Свернёшь госзаказ, как же. Наоборот, их программа сейчас такие обороты набрала, что только держись. История, которую можно поворачивать вспять, по заданному маршруту, и считать потом единственно правильной. Победители историю не пишут, а переписывают. Поэтому на пути у победителей лучше не стоять. Не спорить с ними, а отойти в сторону. А то забрызгает…
Но Юра про новый госзаказ ни черта не знал. Кивнул с таким облегчением, будто его правда на уроке в туалет отпустили. Открыл купленную на вокзале книгу… Привычно пропал в ней, совсем как на планетке или в институте.
С билетами вышло удачно: нашлись места рядом. В одно купе Вениамин Аркадьевич определил себя и мальчишек, в соседнее – повезло, что как раз женское, – Ирину. Про неё не сильно беспокоился, она девушка серьёзная, а вот Дубов и близнецы должны быть под контролем.
При посадке в поезд проблем не возникло, документы чистые: группа школьников, руководитель, вот разрешения (фиктивные) от родителей (фиктивных), вот свидетельства (фиктивные) о рождении (фик… а, ну да), в общем, печати, штампы, на олимпиаду ездили, теперь домой возвращаемся. Дети серьёзные, усталые, не бесятся, один мальчик с книжкой, другие два задачки какие-то решают в телефоне. Проводница проверила билеты, предложила чай и больше не беспокоила.
Они молча дождались отправления. За стенкой, в купе, где ехала Ира, звонко разговаривал ребёнок, а Иру слышно не было.
Вениамин Аркадьевич устроился на нижней полке. Вагон затрясло, почти как институтский лифт при переброске. Ну, он в лифте своё уже отъездил…
Лотман смотрел в окно: промзона кончилась, поезд выбрался на волю, увеличил ход. На белом снегу мелькали чёрные деревья, над ними – бледное, будто пыльное, весеннее небо. Снег, деревья, горизонт. И пока ты едешь, можно ни о чём не думать и ничего не решать. И даже особо не переживать за контингент.
Вон Дубов сразу, как узнал, что проект не свернули, расслабился, решил что-то для себя. Лотман тоже решил – то, о чём сиблингам пока рано знать. Сами скоро догадаются. Скорее всего, как раз Юра, он мальчик начитанный.
Юра почувствовал на себе взгляд Лотмана. Оторвался от книжки:
– А?
Веник неопределённо махнул рукой.
– Можно вопрос? – Дубов как будто ждал повода заговорить. – А кто там на выходе так орёт? Ремонтники? Мы, когда выйти не могли, всё время голос слышали.

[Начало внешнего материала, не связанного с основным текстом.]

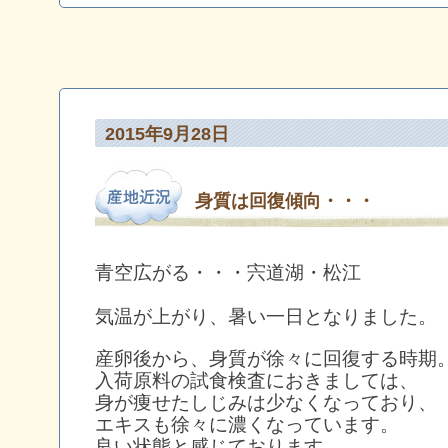
2015年9月28日
身質は回復傾向・・・
青空広がる・・・宍道湖・松江
気温が上がり、暑い一日となりました。
産卵後から、身質が徐々に回復する時期
入荷原料の試食検査におきましては、
身が痩せたしじみは少なくなっており、
エキスも徐々に濃くなっています。
良い状態と感じております。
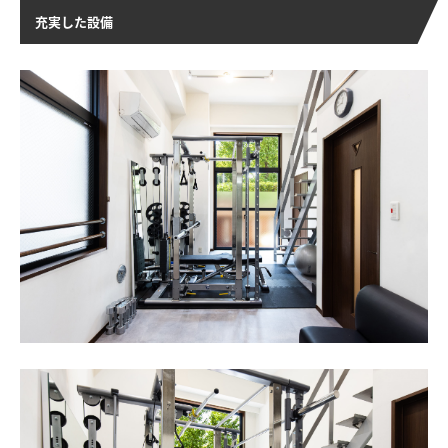
充実した設備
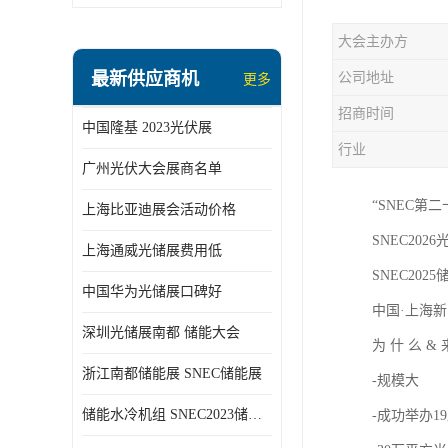
大会主办方
最新供应商机
公司地址
更多
招商时间
中国隆基 2023光伏展
行业
广州光伏大会展商名单
“SNEC第
上海比亚迪展会活动价格
SNEC2026光
上海通威光储展费用低
SNEC2025储
中国华为光储展口碑好
中国·上海新
深圳光储展南都 储能大会
为 什 么 &
浙江南都储能展 SNEC储能展
-规模大
储能水冷机组 SNEC2023储能展
-成功举办1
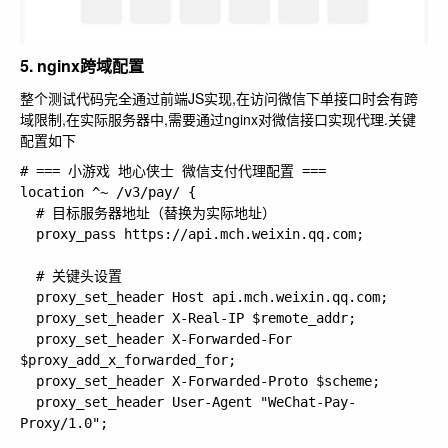
5. nginx跨域配置
整个测试代码完全通过前端JS实现,在访问微信下单接口时会有跨
域限制,在实际服务器中,需要通过nginx对微信接口实现代理.关键
配置如下
# === 小游戏 地心侠士 微信支付代理配置 ===

location ^~ /v3/pay/ {

  # 目标服务器地址（替换为实际地址）

  proxy_pass https://api.mch.weixin.qq.com;

  # 关键头设置

  proxy_set_header Host api.mch.weixin.qq.com;

  proxy_set_header X-Real-IP $remote_addr;

  proxy_set_header X-Forwarded-For 
$proxy_add_x_forwarded_for;

  proxy_set_header X-Forwarded-Proto $scheme;

  proxy_set_header User-Agent "WeChat-Pay-
Proxy/1.0";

Говорить правду было рано. Вениамин Аркадьевич отозвался вроде как сонно:
– Спецэффекты это, Юр. В Москве всё объясню, хорошо?
9
Ира думала, что ей не повезло: все в другом купе, а она отдельно, да ещё соседи дурацкие, женщина с двумя мелкими детьми и мультиками в планшете. В этом месте и времени всё-таки слишком много мультиков.
Одно хорошо – верхняя полка. Это как свой собственный мир, в который не каждый может заглянуть. Полка между небом и землёй, её потряхивает… Ты качаешься и едешь, тебе хорошо, но ты при этом делом занят. Это как на планетке, когда не просто живёшь, а готовишься к вылету, учишься новому, сам создаёшь это новое…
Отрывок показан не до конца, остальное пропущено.